From a0be99720cce840688fd701c664d0f50fd5504af Mon Sep 17 00:00:00 2001
From: jonca79 <54137490+jonca79@users.noreply.github.com>
Date: Wed, 7 Feb 2024 13:29:42 +0100
Subject: [PATCH 1/2] fix: handle missing files better

This fixes when there are samples in units.tsv that are missing in samples.tsv.
It also fixes when there is no outputfiles for a output using a log message instead of an error.
---
 workflow/rules/common_references.smk | 11 +++++++++--
 1 file changed, 9 insertions(+), 2 deletions(-)

diff --git a/workflow/rules/common_references.smk b/workflow/rules/common_references.smk
index 426a6f1a..d925ac21 100644
--- a/workflow/rules/common_references.smk
+++ b/workflow/rules/common_references.smk
@@ -5,6 +5,7 @@ __license__ = "GPL-3"
 
 import pandas as pd
 import yaml
+import logging
 from snakemake.utils import validate
 from snakemake.utils import min_version
 
@@ -13,6 +14,8 @@ from hydra_genetics.utils.resources import load_resources
 from hydra_genetics.utils.samples import *
 from hydra_genetics.utils.units import *
 
+log = logging.getLogger()
+
 min_version("7.18.0")
 
 ### Set and validate config file
@@ -142,10 +145,14 @@ def get_cnvkit_antitarget(units: pandas.DataFrame, name: str) -> typing.List[str
 
 def get_files(units: pandas.DataFrame, name: str, string_path: str):
     types = []
+    sample_list = get_samples(samples)
     for i in output_spec["files"]:
         if i["name"] == name:
             types = i["types"]
-    data = [string_path % (t.sample, t.type) for t in units[units["type"].isin(types)].itertuples()]
+    data = [
+        string_path % (t.sample, t.type) for t in units[units["type"].isin(types)].itertuples()
+        if t.sample in sample_list
+    ]
     if not data:
-        raise Exception(f"Couldn't create file list using name: {name}, {string_path}")
+        log.warning(f"No files matching the output files found for rules using name: {name}, {string_path}")
     return set(data)

From 7d7c904f4a4f4845ee405d0732e710e81458fee9 Mon Sep 17 00:00:00 2001
From: jonca79 <54137490+jonca79@users.noreply.github.com>
Date: Wed, 7 Feb 2024 13:33:46 +0100
Subject: [PATCH 2/2] tests: snakefmt

---
 workflow/rules/common_references.smk | 5 +----
 1 file changed, 1 insertion(+), 4 deletions(-)

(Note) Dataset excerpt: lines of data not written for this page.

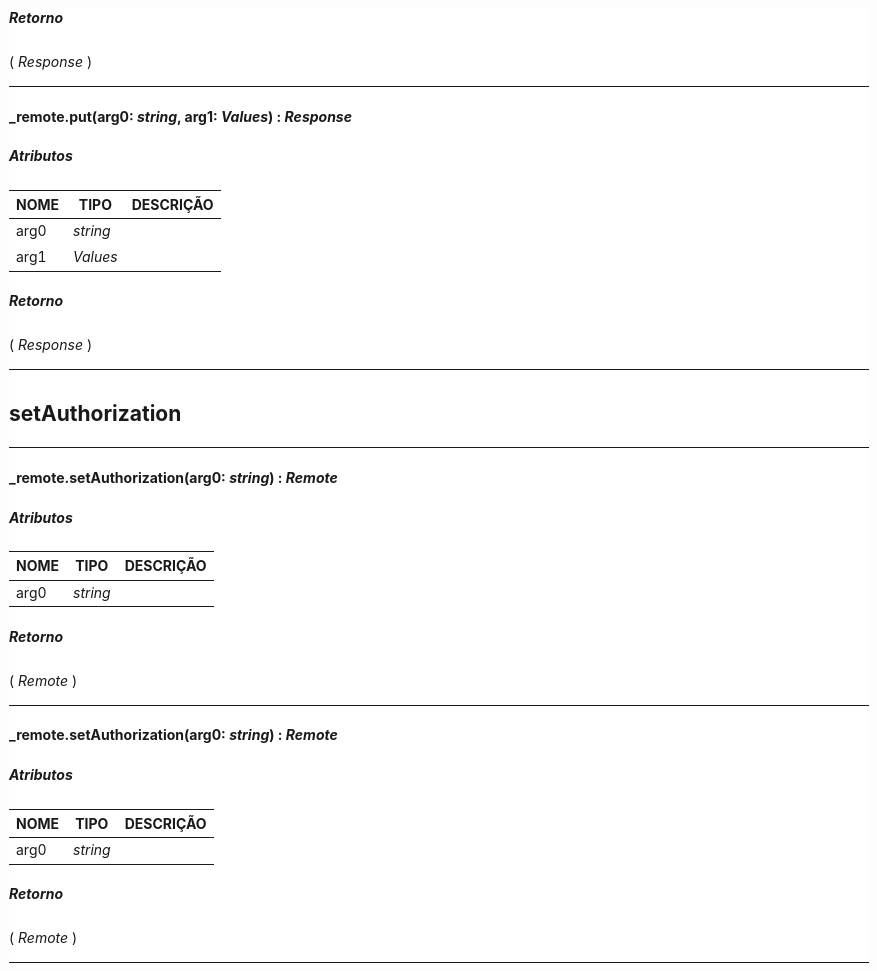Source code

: ##### Retorno

( _Response_ )


---

#### _remote.put(arg0: _string_, arg1: _Values_) : _Response_
##### Atributos

| NOME | TIPO | DESCRIÇÃO |
|---|---|---|
| arg0 | _string_ |   |
| arg1 | _Values_ |   |

##### Retorno

( _Response_ )


---

## setAuthorization

---

#### _remote.setAuthorization(arg0: _string_) : _Remote_
##### Atributos

| NOME | TIPO | DESCRIÇÃO |
|---|---|---|
| arg0 | _string_ |   |

##### Retorno

( _Remote_ )


---

#### _remote.setAuthorization(arg0: _string_) : _Remote_
##### Atributos

| NOME | TIPO | DESCRIÇÃO |
|---|---|---|
| arg0 | _string_ |   |

##### Retorno

( _Remote_ )


---
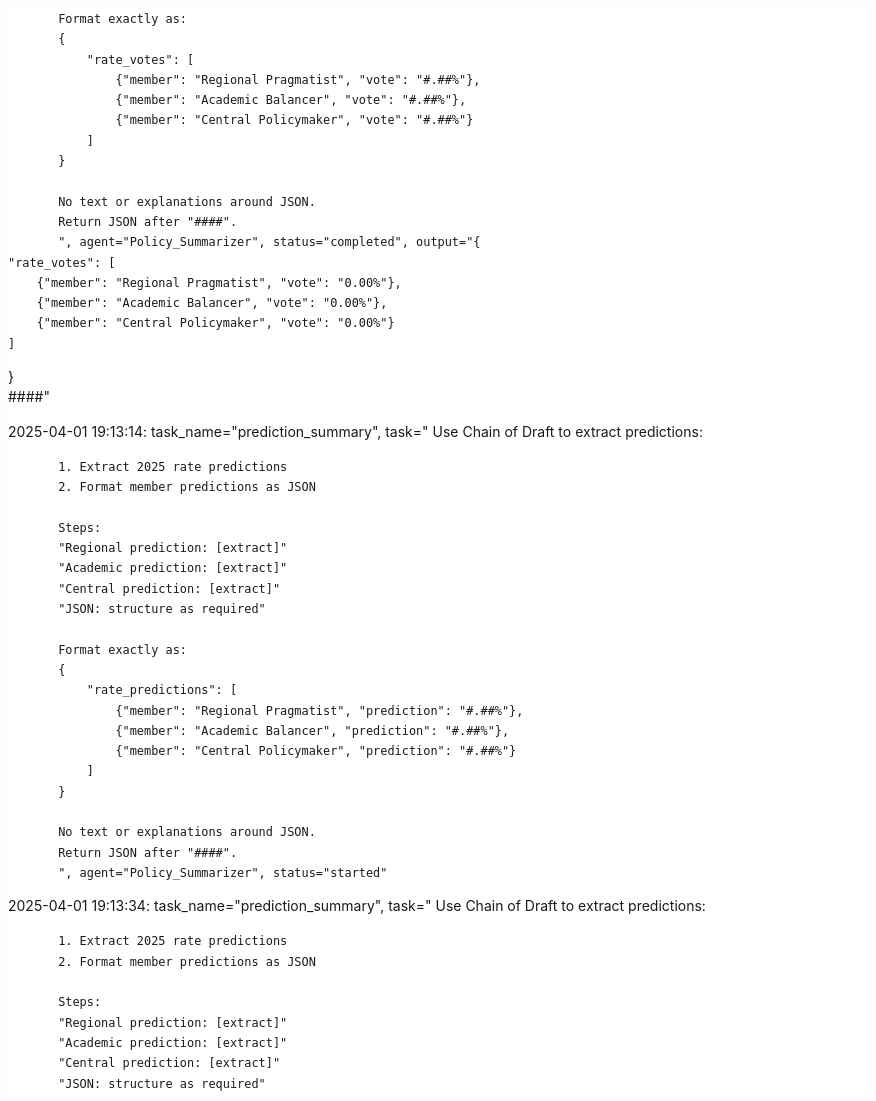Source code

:            Format exactly as:
           {
               "rate_votes": [
                   {"member": "Regional Pragmatist", "vote": "#.##%"},
                   {"member": "Academic Balancer", "vote": "#.##%"},
                   {"member": "Central Policymaker", "vote": "#.##%"}
               ]
           }
           
           No text or explanations around JSON.
           Return JSON after "####".
           ", agent="Policy_Summarizer", status="completed", output="{
    "rate_votes": [
        {"member": "Regional Pragmatist", "vote": "0.00%"},
        {"member": "Academic Balancer", "vote": "0.00%"},
        {"member": "Central Policymaker", "vote": "0.00%"}
    ]
}  
####"

2025-04-01 19:13:14: task_name="prediction_summary", task="
           Use Chain of Draft to extract predictions:
           
           1. Extract 2025 rate predictions
           2. Format member predictions as JSON
           
           Steps:
           "Regional prediction: [extract]"
           "Academic prediction: [extract]"
           "Central prediction: [extract]"
           "JSON: structure as required"
           
           Format exactly as:
           {
               "rate_predictions": [
                   {"member": "Regional Pragmatist", "prediction": "#.##%"},
                   {"member": "Academic Balancer", "prediction": "#.##%"},
                   {"member": "Central Policymaker", "prediction": "#.##%"}
               ]
           }
           
           No text or explanations around JSON.
           Return JSON after "####".
           ", agent="Policy_Summarizer", status="started"

2025-04-01 19:13:34: task_name="prediction_summary", task="
           Use Chain of Draft to extract predictions:
           
           1. Extract 2025 rate predictions
           2. Format member predictions as JSON
           
           Steps:
           "Regional prediction: [extract]"
           "Academic prediction: [extract]"
           "Central prediction: [extract]"
           "JSON: structure as required"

diff --git a/workflow/rules/common_references.smk b/workflow/rules/common_references.smk
index d925ac21..d3024855 100644
--- a/workflow/rules/common_references.smk
+++ b/workflow/rules/common_references.smk
@@ -149,10 +149,7 @@ def get_files(units: pandas.DataFrame, name: str, string_path: str):
     for i in output_spec["files"]:
         if i["name"] == name:
             types = i["types"]
-    data = [
-        string_path % (t.sample, t.type) for t in units[units["type"].isin(types)].itertuples()
-        if t.sample in sample_list
-    ]
+    data = [string_path % (t.sample, t.type) for t in units[units["type"].isin(types)].itertuples() if t.sample in sample_list]
     if not data:
         log.warning(f"No files matching the output files found for rules using name: {name}, {string_path}")
     return set(data)